Il secondo problema è strutturale. Quale sarebbe il guaio se i
consumi fossero saliti verso i 100 miliardi di metri cubi com’era nelle
previsioni ante 2008? Nel 2006, dopo la crisi russo-ucraina che mise a
repentaglio le forniture all’Europa, l’Eni accettò di investire negli
stoccaggi. L’ha fatto più che altro elevando la compressione del gas
negli stoccaggi verso le medie europee. Fare di più non renderebbe.
L’Autorità per l’Energia è di diverso avviso e ricorda per quanti anni
la Stogit ha redistribuito gli utili alla casa madre senza investire.

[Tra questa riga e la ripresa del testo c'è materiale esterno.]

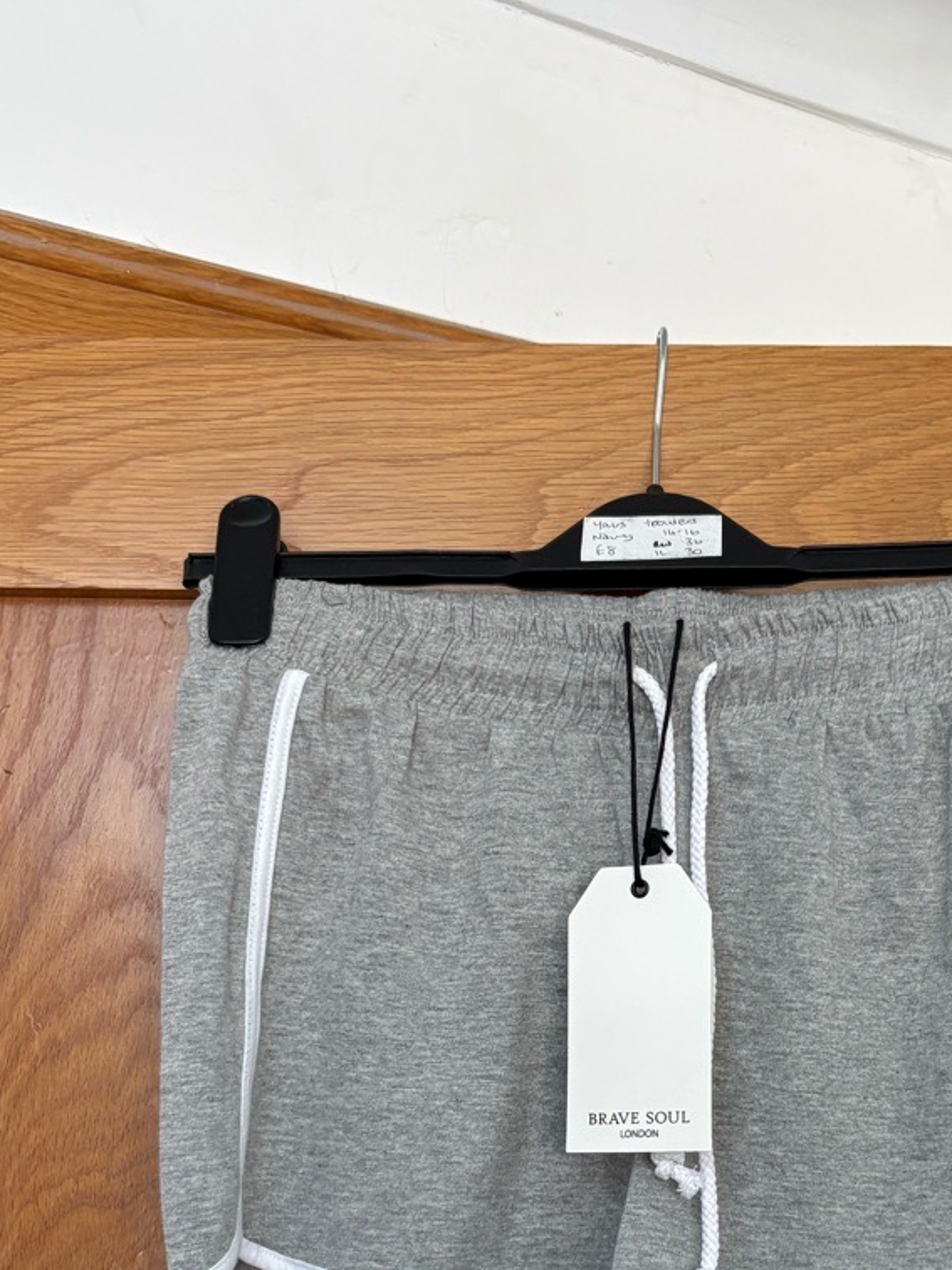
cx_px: 618
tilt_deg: +5.8
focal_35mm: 55
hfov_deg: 26.4
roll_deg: -0.7
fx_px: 2017
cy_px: 1070
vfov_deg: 33.6
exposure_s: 1/122
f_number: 1.6
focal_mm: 5.96
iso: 125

Oggi, la Stogit fa capo alla Snam, controllata sì dall’Eni ma in regime
di separazione gestionale. Ha un piano per portare gli stoccaggi da 10 a
13 miliardi di metri cubi nel 2014. Lo attuerà? Basterà? Esistono altri
progetti di stoccaggio di Edison, Erg, Gas Plus, Enel Stoccaggi,
Geogastock e Ital Gas Storage, che segnano il passo. Perché la
remunerazione del capitale investito sarebbe bassa, suggeriscono
all’Eni. Per le resistenze locali dietro le quali ci sarebbe il sorriso
di chi vuole lo status quo, obiettano dall’altra sponda.
Comunque sia, con più stoccaggi si aumentano le riserve di
modulazione senza dover toccare le riserve strategiche di gas per
alimentare la produzione elettrica come invece ha chiesto Emma
Marcegaglia nella concitazione di questi giorni. La presidente di
Confindustria difende le imprese energivore che non vogliono subire
l’interruzione delle forniture, e dunque fermare la produzione.

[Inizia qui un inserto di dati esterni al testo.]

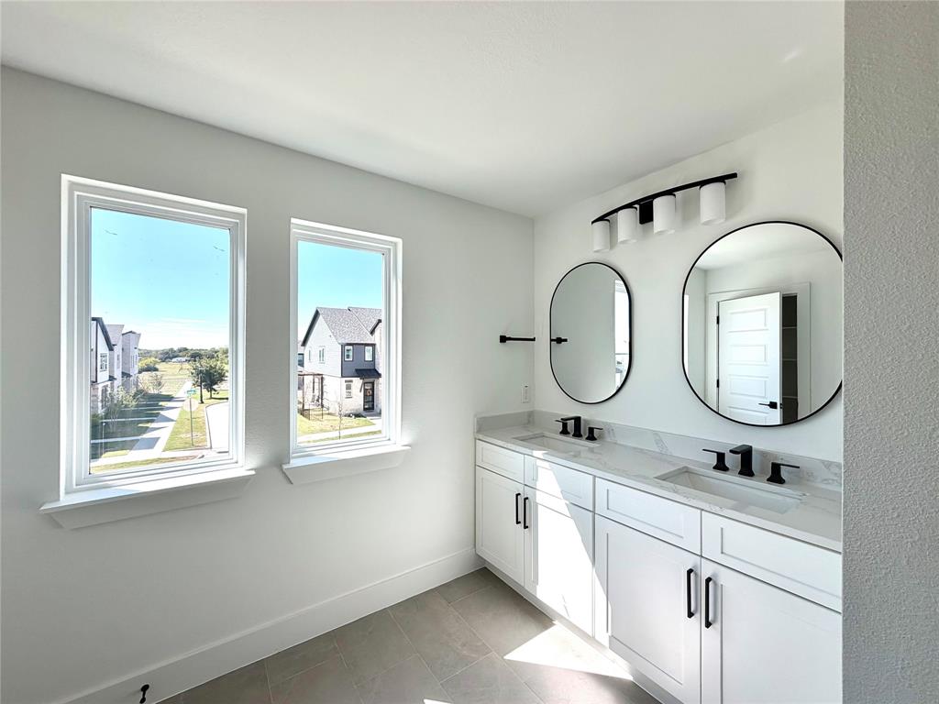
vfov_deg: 85.7
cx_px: 470
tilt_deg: +0.3
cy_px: 352
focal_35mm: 14
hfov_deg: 102.1
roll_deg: +0.6
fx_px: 380
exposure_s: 1/502
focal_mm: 2.22
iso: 50
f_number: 2.2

Purtroppo, queste imprese dimenticano il premio che hanno appena
ottenuto in cambio della interrompibilità delle forniture medesime.

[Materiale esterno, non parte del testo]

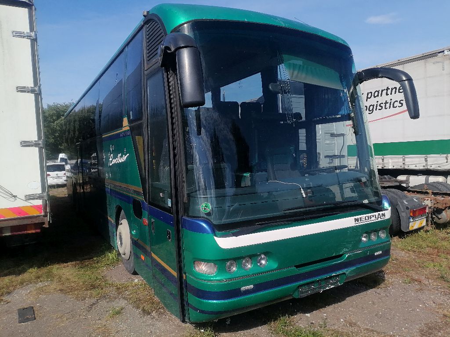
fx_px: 338
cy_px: 168
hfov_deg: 67.3
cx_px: 225
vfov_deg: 53.1
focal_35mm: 26
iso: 50
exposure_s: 1/1585
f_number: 1.8
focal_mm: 4.25
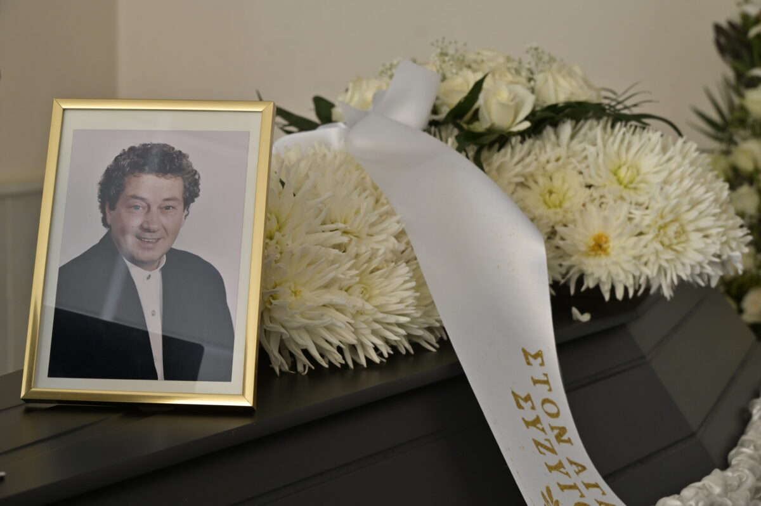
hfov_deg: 25.4
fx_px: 1690
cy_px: 253
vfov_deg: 17.0
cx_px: 380
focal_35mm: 80
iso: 1250
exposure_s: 1/100
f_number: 10
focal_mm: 80
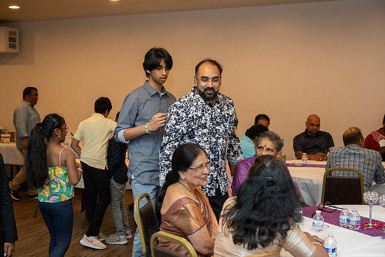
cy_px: 128
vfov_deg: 28.3
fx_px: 509
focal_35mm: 48
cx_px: 192
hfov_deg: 41.5
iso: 1000
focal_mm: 47
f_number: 3.5
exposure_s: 1/160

Questo pare un voler troppo che potrebbe far sembrare quel premio un
aiuto di Stato.
Il terzo problema è strategico. L’Italia, come tutta l’Europa, ha
bisogno di diversificare di più e meglio gli approvvigionamenti. Già il
blocco del Greenstream in seguito alla guerra di Libia e lo sospensione
del Transitgas per le frane svizzere nel 2011 avevano acceso la spia
rossa. Ora, la Russia. È la prima volta che Gazprom taglia le forniture
perché non ha abbastanza gas per i russi. Siamo sicuri che la causa è
l’inverno più inclemente del solito e non la cattiva gestione di questo
gigantesco monopolio che ha sì enormi riserve ma molte di ardua
coltivazione e dunque potrebbe aver fatto più contratti di quelli che è
in grado di onorare? Tra l’Eni, l’Enel, i privati e l’Autorità (che ha
meritoriamente rimesso all’asta i diritti di passaggio sui gasdotti non
utilizzati) la parola finale spetta al governo. E il governo Monti si è
ormai orientato a separare dall’Eni l’intera Snam (stoccaggi, rete e il
resto) anche sul piano della proprietà. Al ministero dello Sviluppo
economico si è ormai fatta strada l’idea che vadano al più presto
sbloccati i cantieri per nuovi rigassificatori e stoccaggi, mentre il
progetto di gasdotto South Stream, fortemente sponsorizzato dal Cremlino
e per un lungo periodo sostenuto dall’Eni, vada sostituito nelle
priorità nazionali dai progetti Galsi e Igt, nei quali sono coinvolte
anche Enel ed Edison e non dipendono dall’oro blu di Mosca.
L’Italia può delegare la propria sicurezza energetica all’Eni,
società per azioni quotata in Borsa ancorché a controllo pubblico? La
risposta logica sarebbe negativa, anche perché i top manager dell’Eni da
anni ormai dichiarano prioritaria la creazione di valore per gli
azionisti. Non l’Eni, ma il governo e l’Autorità per l’Energia hanno il
dovere di tutelare l’interesse generale. Nei fatti, le ragioni dell’Eni –
non di rado, buone ragioni – finiscono per prevalere. I timori di
un’improvvisa penuria di gas, con tutte le conseguenze del caso,
riaccendono i riflettori sulla questione.